(Data shown)

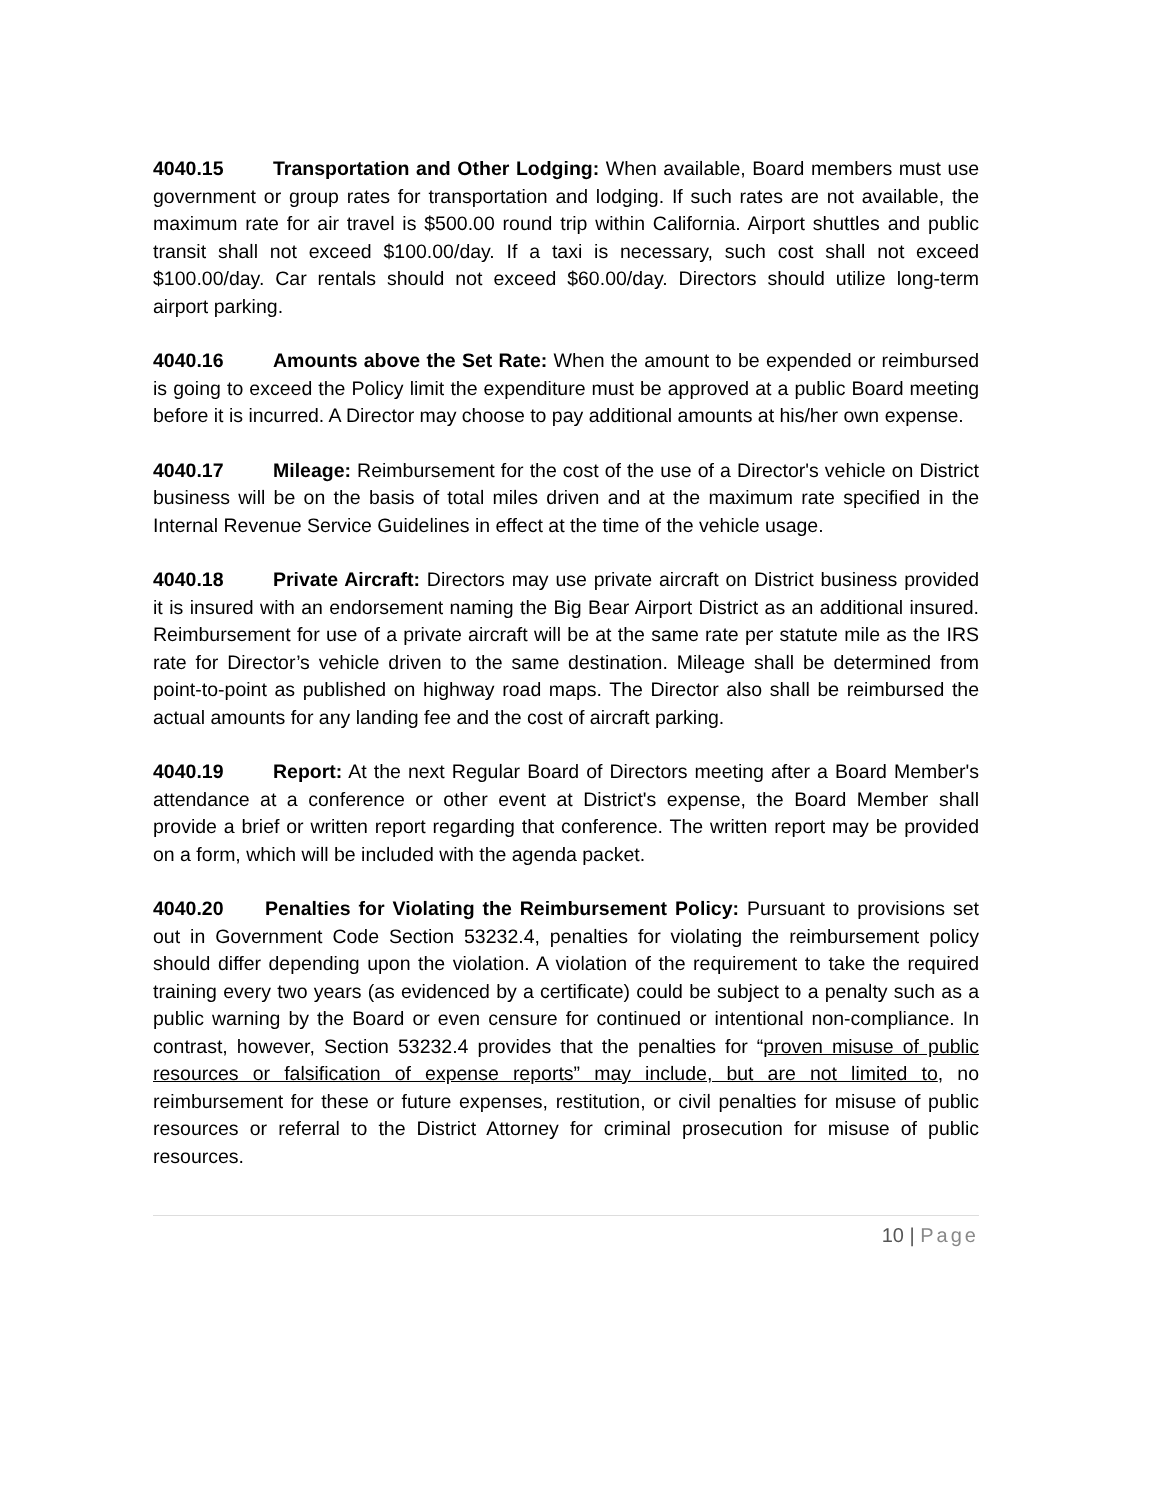4040.15 Transportation and Other Lodging: When available, Board members must use government or group rates for transportation and lodging. If such rates are not available, the maximum rate for air travel is $500.00 round trip within California. Airport shuttles and public transit shall not exceed $100.00/day. If a taxi is necessary, such cost shall not exceed $100.00/day. Car rentals should not exceed $60.00/day. Directors should utilize long-term airport parking.
4040.16 Amounts above the Set Rate: When the amount to be expended or reimbursed is going to exceed the Policy limit the expenditure must be approved at a public Board meeting before it is incurred. A Director may choose to pay additional amounts at his/her own expense.
4040.17 Mileage: Reimbursement for the cost of the use of a Director's vehicle on District business will be on the basis of total miles driven and at the maximum rate specified in the Internal Revenue Service Guidelines in effect at the time of the vehicle usage.
4040.18 Private Aircraft: Directors may use private aircraft on District business provided it is insured with an endorsement naming the Big Bear Airport District as an additional insured. Reimbursement for use of a private aircraft will be at the same rate per statute mile as the IRS rate for Director’s vehicle driven to the same destination. Mileage shall be determined from point-to-point as published on highway road maps. The Director also shall be reimbursed the actual amounts for any landing fee and the cost of aircraft parking.
4040.19 Report: At the next Regular Board of Directors meeting after a Board Member's attendance at a conference or other event at District's expense, the Board Member shall provide a brief or written report regarding that conference. The written report may be provided on a form, which will be included with the agenda packet.
4040.20 Penalties for Violating the Reimbursement Policy: Pursuant to provisions set out in Government Code Section 53232.4, penalties for violating the reimbursement policy should differ depending upon the violation. A violation of the requirement to take the required training every two years (as evidenced by a certificate) could be subject to a penalty such as a public warning by the Board or even censure for continued or intentional non-compliance. In contrast, however, Section 53232.4 provides that the penalties for “proven misuse of public resources or falsification of expense reports” may include, but are not limited to, no reimbursement for these or future expenses, restitution, or civil penalties for misuse of public resources or referral to the District Attorney for criminal prosecution for misuse of public resources.
10 | Page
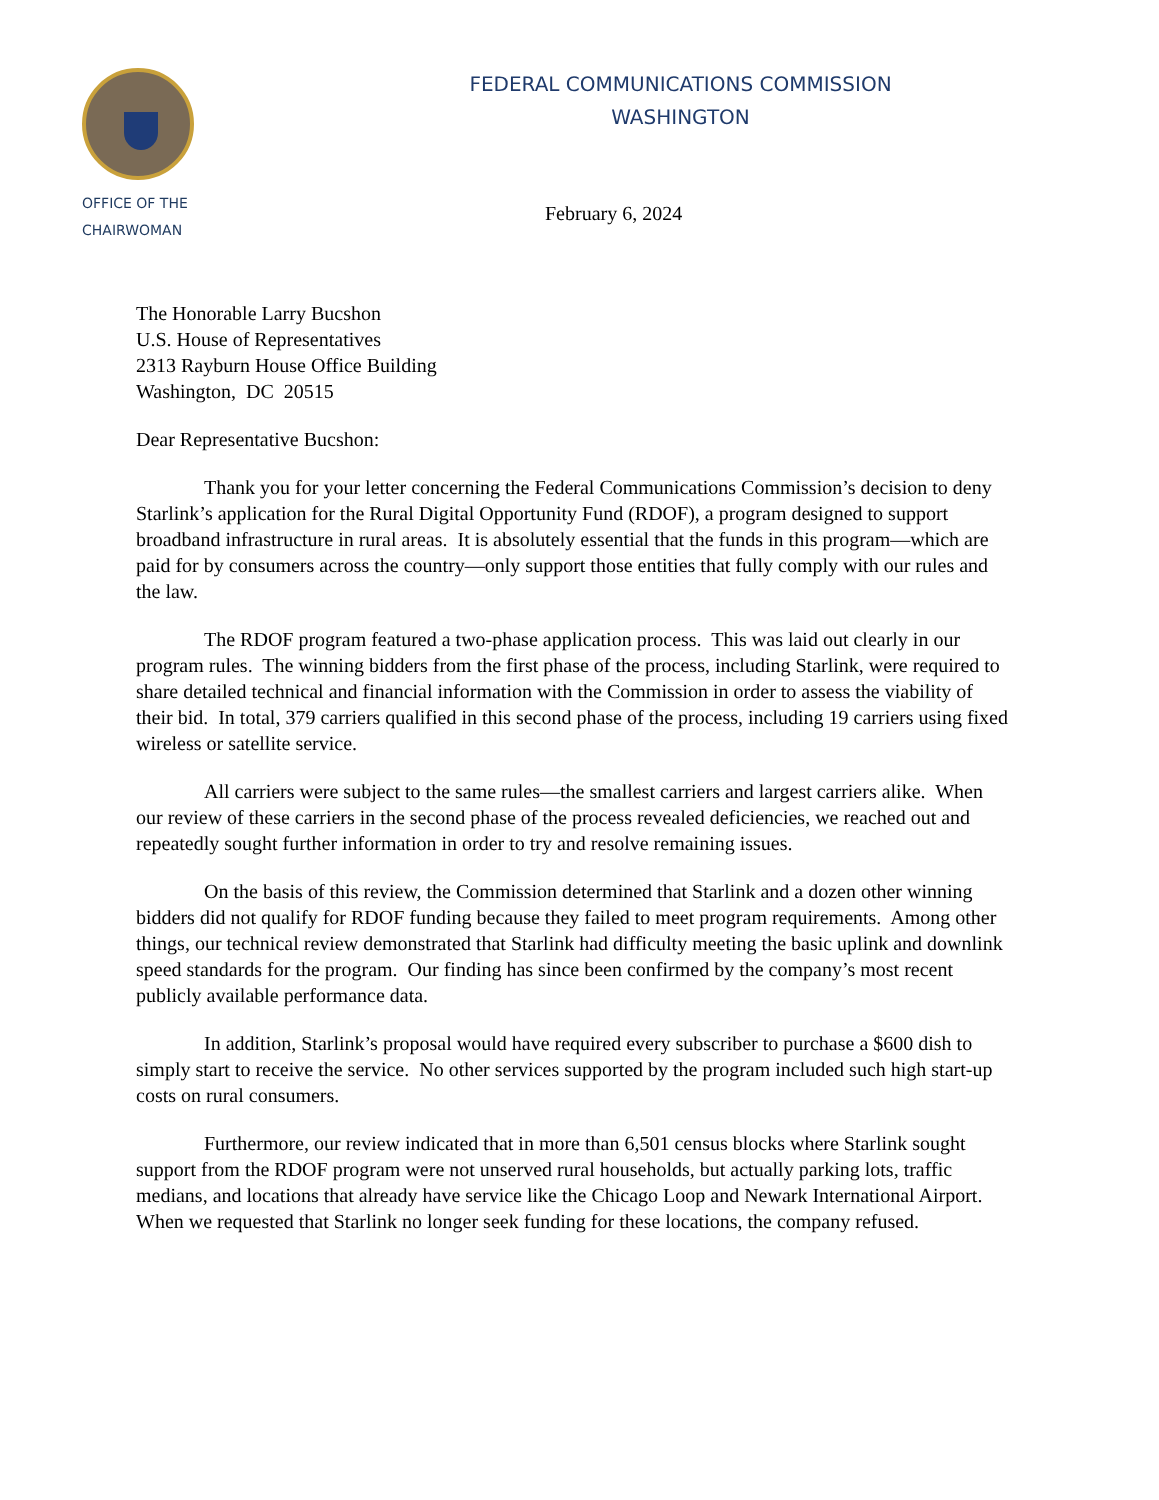OFFICE OF THE
CHAIRWOMAN
FEDERAL COMMUNICATIONS COMMISSION
WASHINGTON
February 6, 2024
The Honorable Larry Bucshon
U.S. House of Representatives
2313 Rayburn House Office Building
Washington, DC 20515
Dear Representative Bucshon:
Thank you for your letter concerning the Federal Communications Commission’s decision to deny Starlink’s application for the Rural Digital Opportunity Fund (RDOF), a program designed to support broadband infrastructure in rural areas. It is absolutely essential that the funds in this program—which are paid for by consumers across the country—only support those entities that fully comply with our rules and the law.
The RDOF program featured a two-phase application process. This was laid out clearly in our program rules. The winning bidders from the first phase of the process, including Starlink, were required to share detailed technical and financial information with the Commission in order to assess the viability of their bid. In total, 379 carriers qualified in this second phase of the process, including 19 carriers using fixed wireless or satellite service.
All carriers were subject to the same rules—the smallest carriers and largest carriers alike. When our review of these carriers in the second phase of the process revealed deficiencies, we reached out and repeatedly sought further information in order to try and resolve remaining issues.
On the basis of this review, the Commission determined that Starlink and a dozen other winning bidders did not qualify for RDOF funding because they failed to meet program requirements. Among other things, our technical review demonstrated that Starlink had difficulty meeting the basic uplink and downlink speed standards for the program. Our finding has since been confirmed by the company’s most recent publicly available performance data.
In addition, Starlink’s proposal would have required every subscriber to purchase a $600 dish to simply start to receive the service. No other services supported by the program included such high start-up costs on rural consumers.
Furthermore, our review indicated that in more than 6,501 census blocks where Starlink sought support from the RDOF program were not unserved rural households, but actually parking lots, traffic medians, and locations that already have service like the Chicago Loop and Newark International Airport. When we requested that Starlink no longer seek funding for these locations, the company refused.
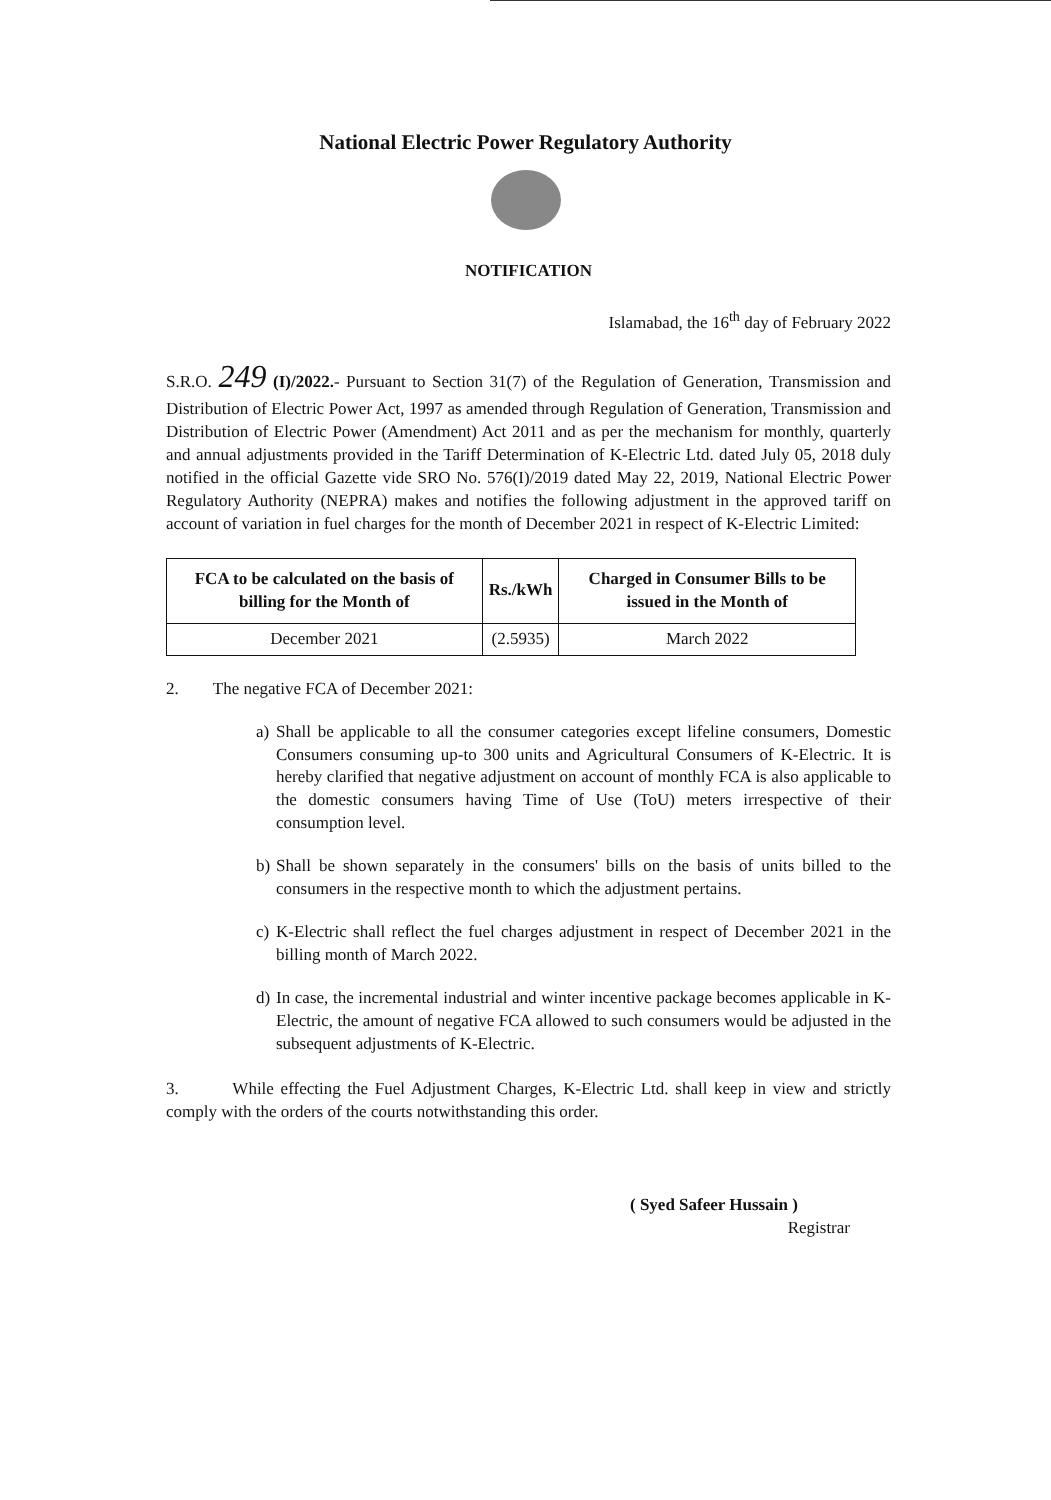National Electric Power Regulatory Authority
NOTIFICATION
Islamabad, the 16<sup>th</sup> day of February 2022
S.R.O. 249 (I)/2022.- Pursuant to Section 31(7) of the Regulation of Generation, Transmission and Distribution of Electric Power Act, 1997 as amended through Regulation of Generation, Transmission and Distribution of Electric Power (Amendment) Act 2011 and as per the mechanism for monthly, quarterly and annual adjustments provided in the Tariff Determination of K-Electric Ltd. dated July 05, 2018 duly notified in the official Gazette vide SRO No. 576(I)/2019 dated May 22, 2019, National Electric Power Regulatory Authority (NEPRA) makes and notifies the following adjustment in the approved tariff on account of variation in fuel charges for the month of December 2021 in respect of K-Electric Limited:
| FCA to be calculated on the basis of billing for the Month of | Rs./kWh | Charged in Consumer Bills to be issued in the Month of |
| --- | --- | --- |
| December 2021 | (2.5935) | March 2022 |
2. The negative FCA of December 2021:
a)
Shall be applicable to all the consumer categories except lifeline consumers, Domestic Consumers consuming up-to 300 units and Agricultural Consumers of K-Electric. It is hereby clarified that negative adjustment on account of monthly FCA is also applicable to the domestic consumers having Time of Use (ToU) meters irrespective of their consumption level.
b)
Shall be shown separately in the consumers' bills on the basis of units billed to the consumers in the respective month to which the adjustment pertains.
c)
K-Electric shall reflect the fuel charges adjustment in respect of December 2021 in the billing month of March 2022.
d)
In case, the incremental industrial and winter incentive package becomes applicable in K-Electric, the amount of negative FCA allowed to such consumers would be adjusted in the subsequent adjustments of K-Electric.
3. While effecting the Fuel Adjustment Charges, K-Electric Ltd. shall keep in view and strictly comply with the orders of the courts notwithstanding this order.
( Syed Safeer Hussain )
Registrar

(End Data shown)

◆ Exercise details ◆
Set the records down again exactly as given, and leave the pictures out.

◆ Output for this task ◆
4040.15 Transportation and Other Lodging: When available, Board members must use government or group rates for transportation and lodging. If such rates are not available, the maximum rate for air travel is $500.00 round trip within California. Airport shuttles and public transit shall not exceed $100.00/day. If a taxi is necessary, such cost shall not exceed $100.00/day. Car rentals should not exceed $60.00/day. Directors should utilize long-term airport parking.
4040.16 Amounts above the Set Rate: When the amount to be expended or reimbursed is going to exceed the Policy limit the expenditure must be approved at a public Board meeting before it is incurred. A Director may choose to pay additional amounts at his/her own expense.
4040.17 Mileage: Reimbursement for the cost of the use of a Director's vehicle on District business will be on the basis of total miles driven and at the maximum rate specified in the Internal Revenue Service Guidelines in effect at the time of the vehicle usage.
4040.18 Private Aircraft: Directors may use private aircraft on District business provided it is insured with an endorsement naming the Big Bear Airport District as an additional insured. Reimbursement for use of a private aircraft will be at the same rate per statute mile as the IRS rate for Director’s vehicle driven to the same destination. Mileage shall be determined from point-to-point as published on highway road maps. The Director also shall be reimbursed the actual amounts for any landing fee and the cost of aircraft parking.
4040.19 Report: At the next Regular Board of Directors meeting after a Board Member's attendance at a conference or other event at District's expense, the Board Member shall provide a brief or written report regarding that conference. The written report may be provided on a form, which will be included with the agenda packet.
4040.20 Penalties for Violating the Reimbursement Policy: Pursuant to provisions set out in Government Code Section 53232.4, penalties for violating the reimbursement policy should differ depending upon the violation. A violation of the requirement to take the required training every two years (as evidenced by a certificate) could be subject to a penalty such as a public warning by the Board or even censure for continued or intentional non-compliance. In contrast, however, Section 53232.4 provides that the penalties for “proven misuse of public resources or falsification of expense reports” may include, but are not limited to, no reimbursement for these or future expenses, restitution, or civil penalties for misuse of public resources or referral to the District Attorney for criminal prosecution for misuse of public resources.
10 | Page
OFFICE OF THE
CHAIRWOMAN
FEDERAL COMMUNICATIONS COMMISSION
WASHINGTON
February 6, 2024
The Honorable Larry Bucshon
U.S. House of Representatives
2313 Rayburn House Office Building
Washington, DC 20515
Dear Representative Bucshon:
Thank you for your letter concerning the Federal Communications Commission’s decision to deny Starlink’s application for the Rural Digital Opportunity Fund (RDOF), a program designed to support broadband infrastructure in rural areas. It is absolutely essential that the funds in this program—which are paid for by consumers across the country—only support those entities that fully comply with our rules and the law.
The RDOF program featured a two-phase application process. This was laid out clearly in our program rules. The winning bidders from the first phase of the process, including Starlink, were required to share detailed technical and financial information with the Commission in order to assess the viability of their bid. In total, 379 carriers qualified in this second phase of the process, including 19 carriers using fixed wireless or satellite service.
All carriers were subject to the same rules—the smallest carriers and largest carriers alike. When our review of these carriers in the second phase of the process revealed deficiencies, we reached out and repeatedly sought further information in order to try and resolve remaining issues.
On the basis of this review, the Commission determined that Starlink and a dozen other winning bidders did not qualify for RDOF funding because they failed to meet program requirements. Among other things, our technical review demonstrated that Starlink had difficulty meeting the basic uplink and downlink speed standards for the program. Our finding has since been confirmed by the company’s most recent publicly available performance data.
In addition, Starlink’s proposal would have required every subscriber to purchase a $600 dish to simply start to receive the service. No other services supported by the program included such high start-up costs on rural consumers.
Furthermore, our review indicated that in more than 6,501 census blocks where Starlink sought support from the RDOF program were not unserved rural households, but actually parking lots, traffic medians, and locations that already have service like the Chicago Loop and Newark International Airport. When we requested that Starlink no longer seek funding for these locations, the company refused.
National Electric Power Regulatory Authority
NOTIFICATION
Islamabad, the 16<sup>th</sup> day of February 2022
S.R.O. 249 (I)/2022.- Pursuant to Section 31(7) of the Regulation of Generation, Transmission and Distribution of Electric Power Act, 1997 as amended through Regulation of Generation, Transmission and Distribution of Electric Power (Amendment) Act 2011 and as per the mechanism for monthly, quarterly and annual adjustments provided in the Tariff Determination of K-Electric Ltd. dated July 05, 2018 duly notified in the official Gazette vide SRO No. 576(I)/2019 dated May 22, 2019, National Electric Power Regulatory Authority (NEPRA) makes and notifies the following adjustment in the approved tariff on account of variation in fuel charges for the month of December 2021 in respect of K-Electric Limited:
| FCA to be calculated on the basis of billing for the Month of | Rs./kWh | Charged in Consumer Bills to be issued in the Month of |
| --- | --- | --- |
| December 2021 | (2.5935) | March 2022 |
2. The negative FCA of December 2021:
a)
Shall be applicable to all the consumer categories except lifeline consumers, Domestic Consumers consuming up-to 300 units and Agricultural Consumers of K-Electric. It is hereby clarified that negative adjustment on account of monthly FCA is also applicable to the domestic consumers having Time of Use (ToU) meters irrespective of their consumption level.
b)
Shall be shown separately in the consumers' bills on the basis of units billed to the consumers in the respective month to which the adjustment pertains.
c)
K-Electric shall reflect the fuel charges adjustment in respect of December 2021 in the billing month of March 2022.
d)
In case, the incremental industrial and winter incentive package becomes applicable in K-Electric, the amount of negative FCA allowed to such consumers would be adjusted in the subsequent adjustments of K-Electric.
3. While effecting the Fuel Adjustment Charges, K-Electric Ltd. shall keep in view and strictly comply with the orders of the courts notwithstanding this order.
( Syed Safeer Hussain )
Registrar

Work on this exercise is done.